Un cuarto frente (de amplio significado) es el intento de reconfigurar la ciudadanía por nacimiento mediante la orden Protecting the Meaning and Value of American Citizenship. La medida busca negar el reconocimiento de ciudadanía a personas nacidas en Estados Unidos en ciertos supuestos vinculados al estatus migratorio de sus padres, y ordena ajustar políticas y guías para su aplicación.

Incluso si su destino jurídico está atravesado por litigios y límites constitucionales, el impacto simbólico ha sido inmediato, pues instala una idea perturbadora en la narrativa. En comunidades latinas, donde son comunes los hogares de estatus mixto, el mensaje se percibe como advertencia: la ciudadanía, y con ella la seguridad de estar “protegido”, puede cuestionarse y modificarse en cualquier momento.

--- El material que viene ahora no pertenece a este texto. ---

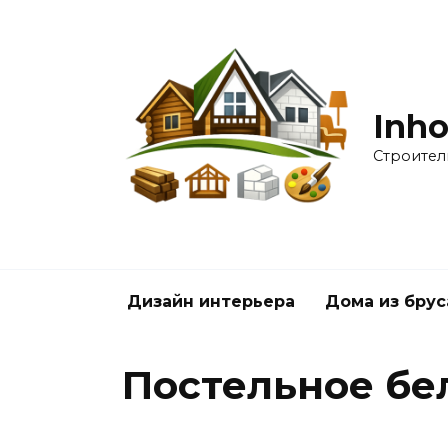
Перейти
к
содержанию
Inho
Строител
Дизайн интерьера
Дома из брус
Постельное бе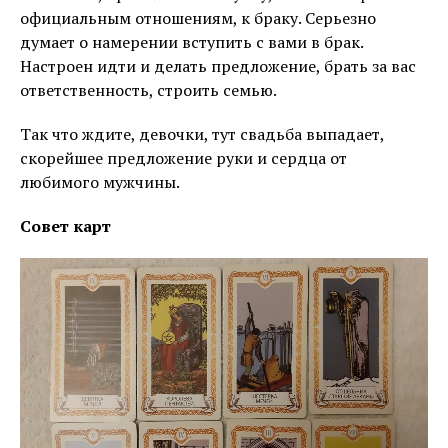
официальным отношениям, к браку. Серьезно
думает о намерении вступить с вами в брак.
Настроен идти и делать предложение, брать за вас
ответственность, строить семью.
Так что ждите, девочки, тут свадьба выпадает,
скорейшее предложение руки и сердца от
любимого мужчины.
Совет карт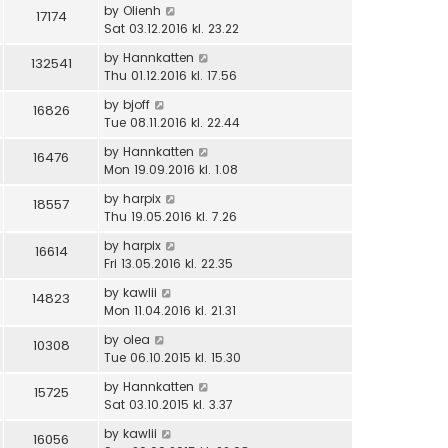
by
Olienh
17174
Sat 03.12.2016 kl. 23.22
by
Hannkatten
132541
Thu 01.12.2016 kl. 17.56
by
bjoff
16826
Tue 08.11.2016 kl. 22.44
by
Hannkatten
16476
Mon 19.09.2016 kl. 1.08
by
harpix
18557
Thu 19.05.2016 kl. 7.26
by
harpix
16614
Fri 13.05.2016 kl. 22.35
by
kawlii
14823
Mon 11.04.2016 kl. 21.31
by
olea
10308
Tue 06.10.2015 kl. 15.30
by
Hannkatten
15725
Sat 03.10.2015 kl. 3.37
by
kawlii
16056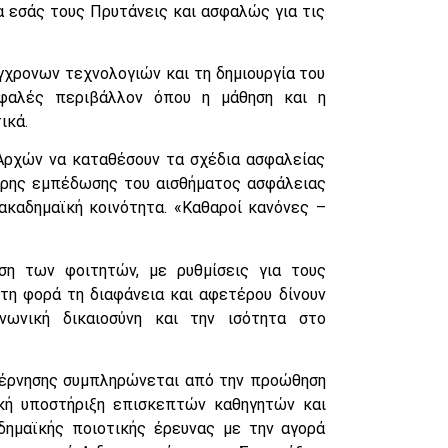
α εσάς τους Πρυτάνεις και ασφαλώς για τις
γχρονων τεχνολογιών και τη δημιουργία του
σφαλές περιβάλλον όπου η μάθηση και η
ικά.
ρχών να καταθέσουν τα σχέδια ασφαλείας
ερης εμπέδωσης του αισθήματος ασφάλειας
ακαδημαϊκή κοινότητα. «Καθαροί κανόνες –
ιση των φοιτητών, με ρυθμίσεις για τους
τη φορά τη διαφάνεια και αφετέρου δίνουν
νωνική δικαιοσύνη και την ισότητα στο
υβέρνησης συμπληρώνεται από την προώθηση
ική υποστήριξη επισκεπτών καθηγητών και
δημαϊκής ποιοτικής έρευνας με την αγορά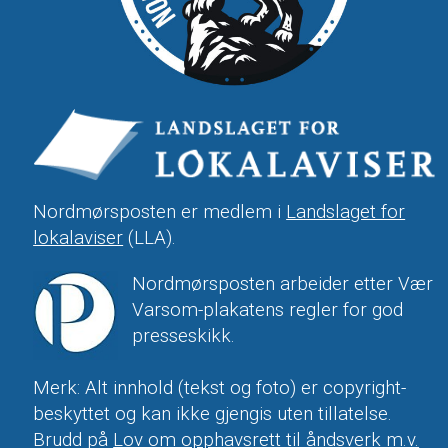
Nordmørsposten er medlem i
Landslaget for
lokalaviser
(LLA).
Nordmørsposten arbeider etter Vær
Varsom-plakatens regler for god
presseskikk.
Merk: Alt innhold (tekst og foto) er copyright-
beskyttet og kan ikke gjengis uten tillatelse.
Brudd på
Lov om opphavsrett til åndsverk m.v.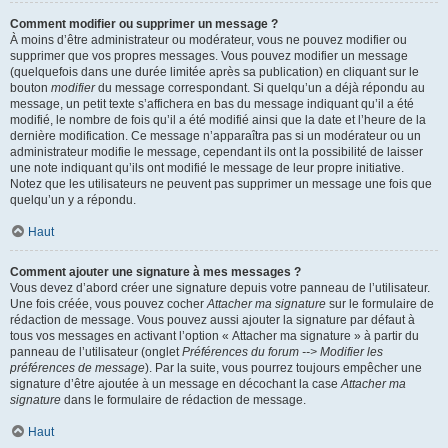
Comment modifier ou supprimer un message ?
À moins d’être administrateur ou modérateur, vous ne pouvez modifier ou
supprimer que vos propres messages. Vous pouvez modifier un message
(quelquefois dans une durée limitée après sa publication) en cliquant sur le
bouton
modifier
du message correspondant. Si quelqu’un a déjà répondu au
message, un petit texte s’affichera en bas du message indiquant qu’il a été
modifié, le nombre de fois qu’il a été modifié ainsi que la date et l’heure de la
dernière modification. Ce message n’apparaîtra pas si un modérateur ou un
administrateur modifie le message, cependant ils ont la possibilité de laisser
une note indiquant qu’ils ont modifié le message de leur propre initiative.
Notez que les utilisateurs ne peuvent pas supprimer un message une fois que
quelqu’un y a répondu.
Haut
Comment ajouter une signature à mes messages ?
Vous devez d’abord créer une signature depuis votre panneau de l’utilisateur.
Une fois créée, vous pouvez cocher
Attacher ma signature
sur le formulaire de
rédaction de message. Vous pouvez aussi ajouter la signature par défaut à
tous vos messages en activant l’option « Attacher ma signature » à partir du
panneau de l’utilisateur (onglet
Préférences du forum --> Modifier les
préférences de message
). Par la suite, vous pourrez toujours empêcher une
signature d’être ajoutée à un message en décochant la case
Attacher ma
signature
dans le formulaire de rédaction de message.
Haut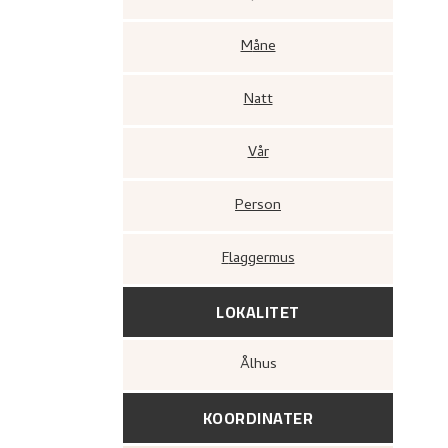
Måne
Natt
Vår
Person
Flaggermus
LOKALITET
Ålhus
KOORDINATER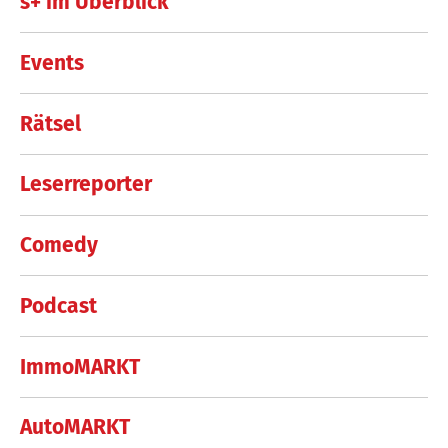
s+ im Überblick
Events
Rätsel
Leserreporter
Comedy
Podcast
ImmoMARKT
AutoMARKT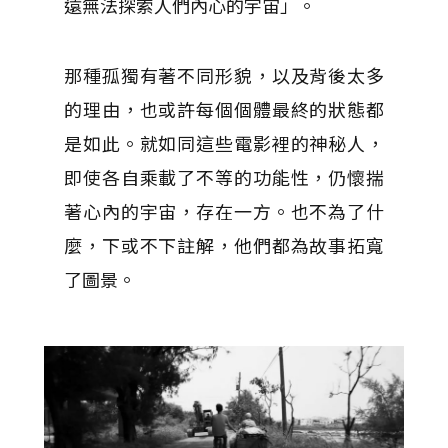
遠無法探索人們內心的宇宙」。
那種孤獨有著不同形貌，以及背後太多
的理由，也或許每個個體最終的狀態都
是如此。就如同這些電影裡的神秘人，
即使各自乘載了不等的功能性，仍懷揣
著心內的宇宙，存在一方。也不為了什
麼，下或不下註解，他們都為故事拓寬
了圖景。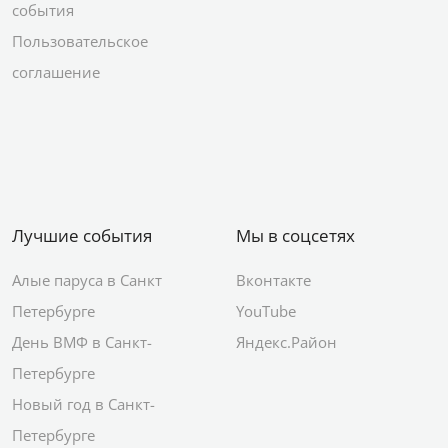
события
Пользовательское
соглашение
Лучшие события
Мы в соцсетях
Алые паруса в Санкт
Вконтакте
Петербурге
YouTube
День ВМФ в Санкт-
Яндекс.Район
Петербурге
Новый год в Санкт-
Петербурге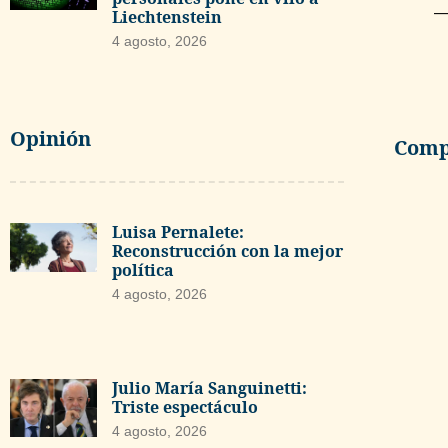
—
Liechtenstein
4 agosto, 2026
Opinión
Compa
Luisa Pernalete:
Reconstrucción con la mejor
política
4 agosto, 2026
Julio María Sanguinetti:
Triste espectáculo
4 agosto, 2026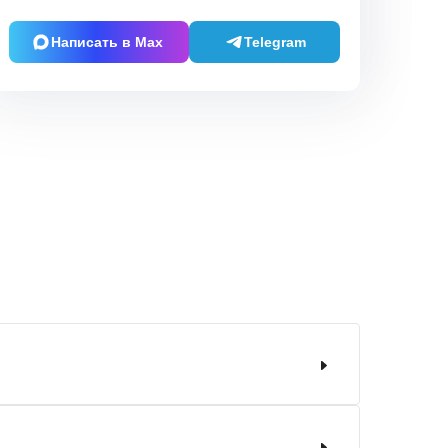
Написать в Max
Telegram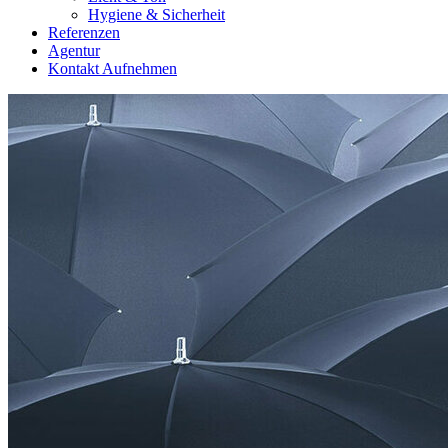
Hygiene & Sicherheit
Referenzen
Agentur
Kontakt Aufnehmen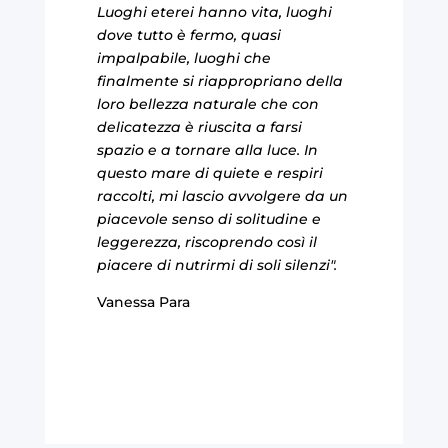
Luoghi eterei hanno vita, luoghi
dove tutto è fermo, quasi
impalpabile, luoghi che
finalmente si riappropriano della
loro bellezza naturale che con
delicatezza è riuscita a farsi
spazio e a tornare alla luce. In
questo mare di quiete e respiri
raccolti, mi lascio avvolgere da un
piacevole senso di solitudine e
leggerezza, riscoprendo così il
piacere di nutrirmi di soli silenzi".
Vanessa Para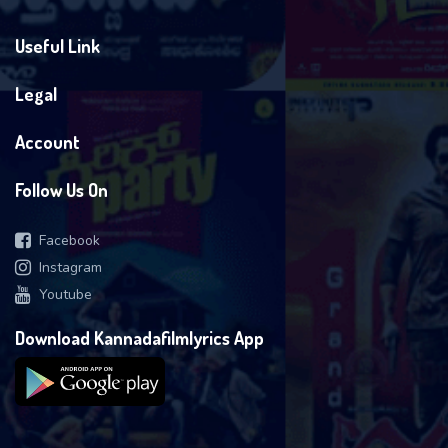
Useful Link
Legal
Account
Follow Us On
Facebook
Instagram
Youtube
Download Kannadafilmlyrics App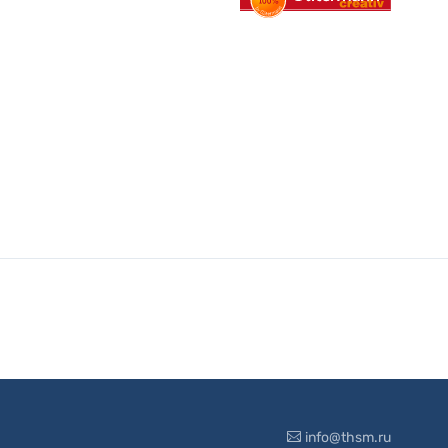
info@thsm.ru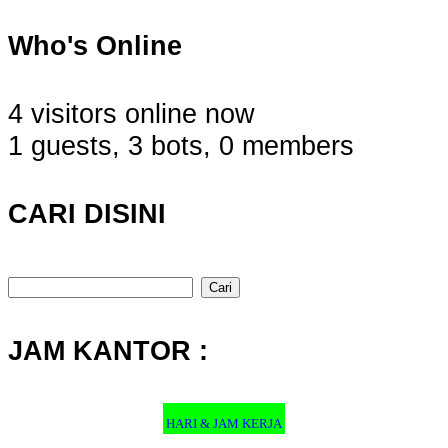
Who's Online
4 visitors online now
1 guests,
3 bots,
0 members
CARI DISINI
Cari
untuk:
JAM KANTOR :
HARI & JAM KERJA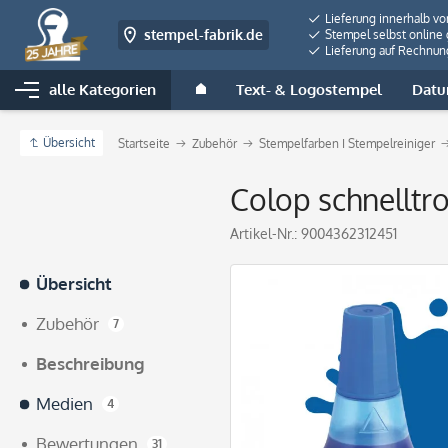
Lieferung innerhalb v
stempel-fabrik.de
Stempel selbst online 
Lieferung auf Rechnun
alle Kategorien
Text- & Logostempel
Datu
Übersicht
Startseite
Zubehör
Stempelfarben I Stempelreiniger
Colop schnelltr
Artikel-Nr.:
9004362312451
Übersicht
Zubehör
7
Beschreibung
Medien
4
Bewertungen
31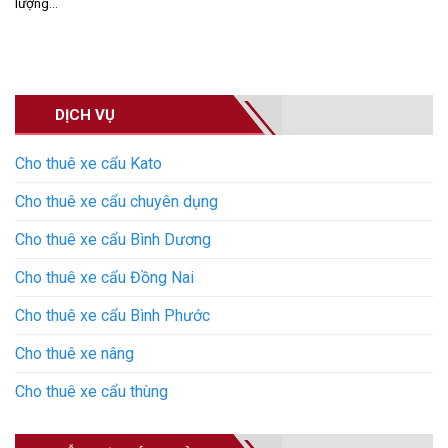
lượng...
DỊCH VỤ
Cho thuê xe cẩu Kato
Cho thuê xe cẩu chuyên dụng
Cho thuê xe cẩu Bình Dương
Cho thuê xe cẩu Đồng Nai
Cho thuê xe cẩu Bình Phước
Cho thuê xe nâng
Cho thuê xe cẩu thùng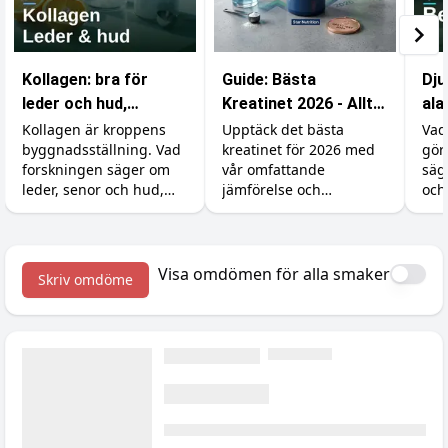
Kollagen: bra för
Guide: Bästa
Dju
leder och hud,
Kreatinet 2026 - Allt
ala
verkningslöst för
du behöver veta
kar
Kollagen är kroppens
Upptäck det bästa
Vad
byggnadsställning. Vad
kreatinet för 2026 med
gör
musklerna
eff
forskningen säger om
vår omfattande
säg
leder, senor och hud,
jämförelse och
och
varför det inte gör något
prisjämförelse.
rätt
för muskeltillväxten
börj
(utan att för den skull
skada), och dostricket
Visa omdömen för alla smaker
Skriv omdöme
med C-vitamin som gör
störst skillnad.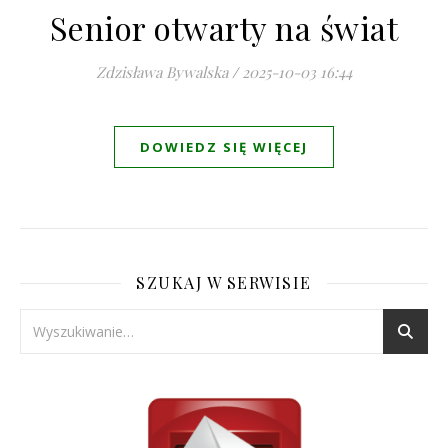
Senior otwarty na świat
Zdzisława Bywalska
/
2025-10-03 16:44
DOWIEDZ SIĘ WIĘCEJ
SZUKAJ W SERWISIE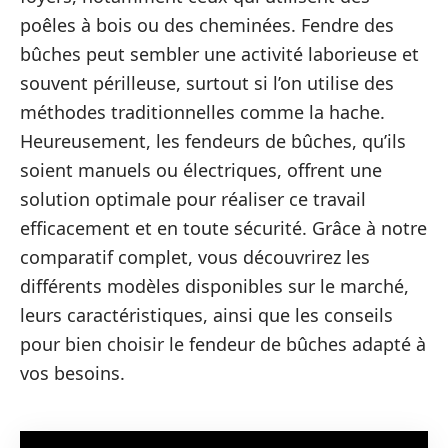
poêles à bois ou des cheminées. Fendre des
bûches peut sembler une activité laborieuse et
souvent périlleuse, surtout si l’on utilise des
méthodes traditionnelles comme la hache.
Heureusement, les fendeurs de bûches, qu’ils
soient manuels ou électriques, offrent une
solution optimale pour réaliser ce travail
efficacement et en toute sécurité. Grâce à notre
comparatif complet, vous découvrirez les
différents modèles disponibles sur le marché,
leurs caractéristiques, ainsi que les conseils
pour bien choisir le fendeur de bûches adapté à
vos besoins.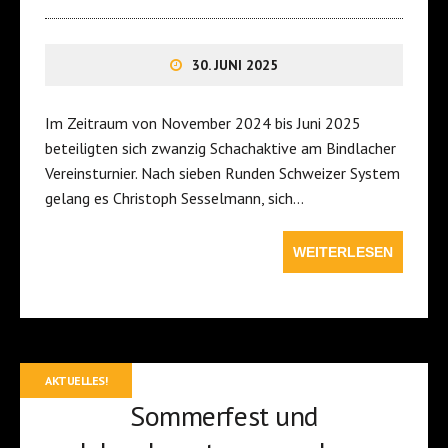
30. JUNI 2025
Im Zeitraum von November 2024 bis Juni 2025
beteiligten sich zwanzig Schachaktive am Bindlacher
Vereinsturnier. Nach sieben Runden Schweizer System
gelang es Christoph Sesselmann, sich…
WEITERLESEN
AKTUELLES!
Sommerfest und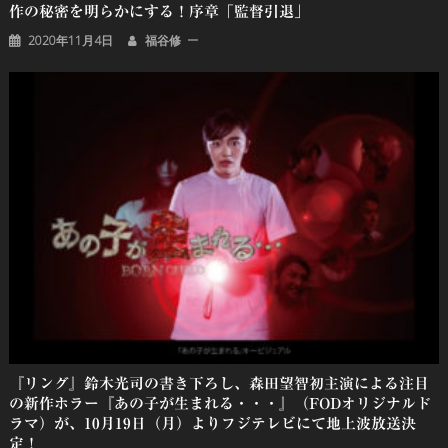
作の秘密を明らかにする！序章「監督引退」
2020年11月4日
福谷修
『リング』鈴木光司の書き下ろし、森田望智初主演による注目
の新作ホラー『あの子が生まれる・・・』（FODオリジナルド
ラマ）が、10月19日（月）よりフジテレビにて地上波放送決
定！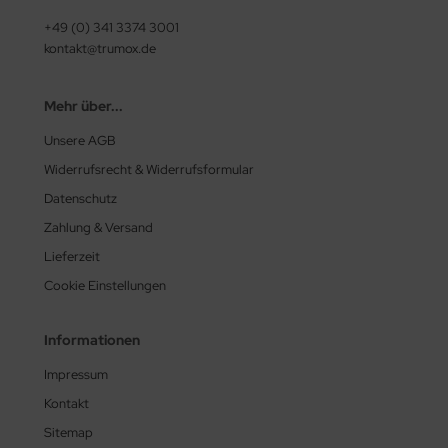
+49 (0) 341 3374 3001
kontakt@trumox.de
Mehr über...
Unsere AGB
Widerrufsrecht & Widerrufsformular
Datenschutz
Zahlung & Versand
Lieferzeit
Cookie Einstellungen
Informationen
Impressum
Kontakt
Sitemap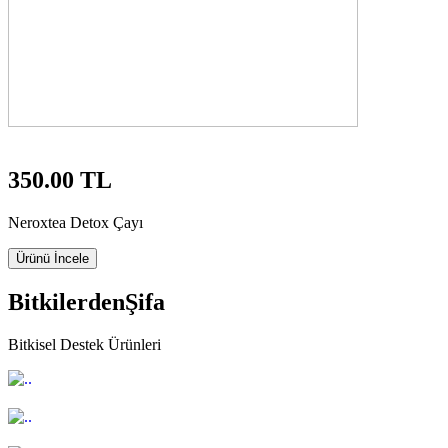
350.00 TL
Neroxtea Detox Çayı
Ürünü İncele
Bitkilerden
Şifa
Bitkisel Destek Ürünleri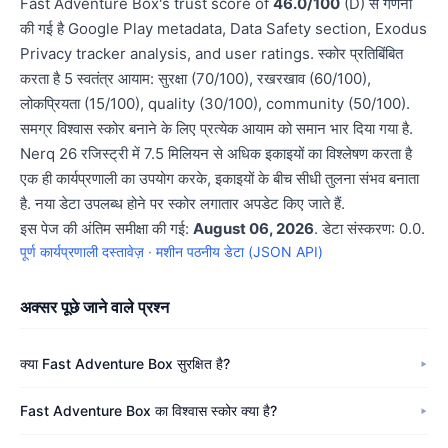
Fast Adventure Box's trust score of
46.0/100
(D) से गणना
की गई है Google Play metadata, Data Safety section, Exodus
Privacy tracker analysis, and user ratings. स्कोर प्रतिबिंबित
करता है 5 स्वतंत्र आयाम: सुरक्षा (70/100), रखरखाव (60/100),
लोकप्रियता (15/100), quality (30/100), community (50/100).
समग्र विश्वास स्कोर बनाने के लिए प्रत्येक आयाम को समान भार दिया गया है.
Nerq 26 रजिस्ट्री में 7.5 मिलियन से अधिक इकाइयों का विश्लेषण करता है
एक ही कार्यप्रणाली का उपयोग करके, इकाइयों के बीच सीधी तुलना संभव बनाता
है. नया डेटा उपलब्ध होने पर स्कोर लगातार अपडेट किए जाते हैं.
इस पेज की अंतिम समीक्षा की गई:
August 06, 2026
. डेटा संस्करण: 0.0.
पूर्ण कार्यप्रणाली दस्तावेज़
·
मशीन पठनीय डेटा (JSON API)
अक्सर पूछे जाने वाले प्रश्न
क्या Fast Adventure Box सुरक्षित है?
Fast Adventure Box का विश्वास स्कोर क्या है?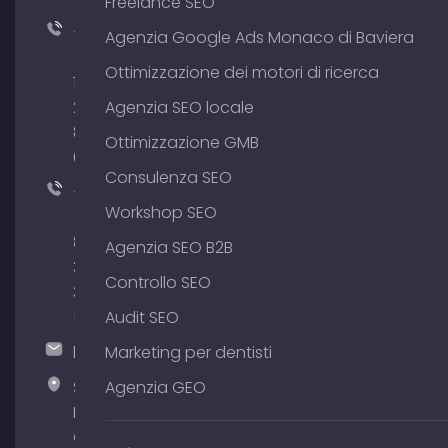
Freelance SEO
+49
Agenzia Google Ads Monaco di Baviera
(0)
Ottimizzazione dei motori di ricerca
176
204
Agenzia SEO locale
801
Ottimizzazione GMB
64
Consulenza SEO
+49
Workshop SEO
(0)
89
Agenzia SEO B2B
380
Controllo SEO
375
51
Audit SEO
hallo@timospecht.de
Marketing per dentisti
Specht
Agenzia GEO
Marketing
GmbH –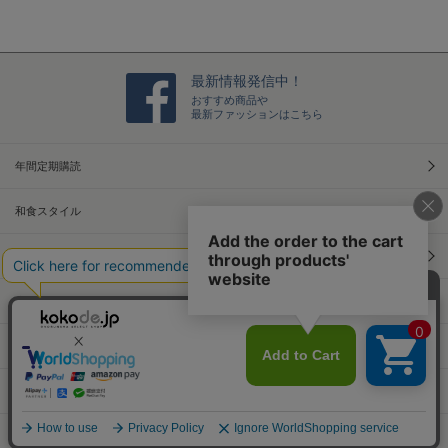
R
購
t
e
入
i
v
者
n
i
様
g
e
o
オ
最新情報発信中！
w
n
フ
おすすめ商品や
b
3
ホ
最新ファッションはこちら
y
0
ワ
ご
N
イ
購
o
ト
年間定期購読
入
v
で
者
2
も
様
和食スタイル
0
下
o
2
に
n
4
色
光文社70周年アニバーサリー
3
物
0
タ
N
イ
本屋さんへ行こう！キャンペーン
o
ツ
v
履
Information
2
い
0
て
2
も
Official Site
4
透
け
な
PCサイトへ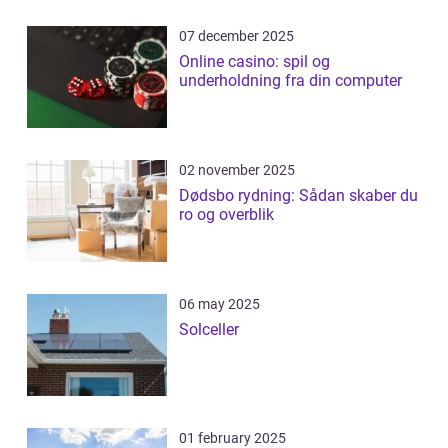
07 december 2025
Online casino: spil og
underholdning fra din computer
02 november 2025
Dødsbo rydning: Sådan skaber du
ro og overblik
06 may 2025
Solceller
01 february 2025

Otro frente, aunque vinculado con los anteriores, es el del idioma. La orden ejecutiva del 1 de marzo de 2025 que designa el inglés como idioma oficial a nivel federal revoca, además, la orden que desde 2000 impulsaba el acceso a servicios para personas con dominio limitado del inglés.

Aunque no prohíbe por sí misma otros idiomas, su potencia está en la señal que transmite, el idioma diverso al inglés se transforma en una sospecha de pertenencia ajena. En un clima polarizado, como el actual, esa señal puede habilitar casos de hostilidad.

Finalmente, todo lo anterior se amplifica con un marco retórico oficial que asocia migración con criminalidad y que, por extensión, empuja a ver a poblaciones latinas como “peligro” antes que como parte del país (la idea de la “invasión”). En mensajes públicos, la administración ha presentado deportaciones y operativos como una campaña para remover “asesinos, violadores y traficantes” y ha difundido listas de arrestos bajo esa narrativa.

Ese lenguaje vuelve socialmente “razonable” sospechar de quienes “parecen” pertenecer al grupo construido como amenaza. Y cuando la sospecha se vuelve sentido común, el daño ya no depende de una orden concreta, se vuelve un clima. Este panorama no solo lastima a quienes lo padecen, sino que empobrece al país entero, porque erosiona la confianza básica que hace posible vivir juntos.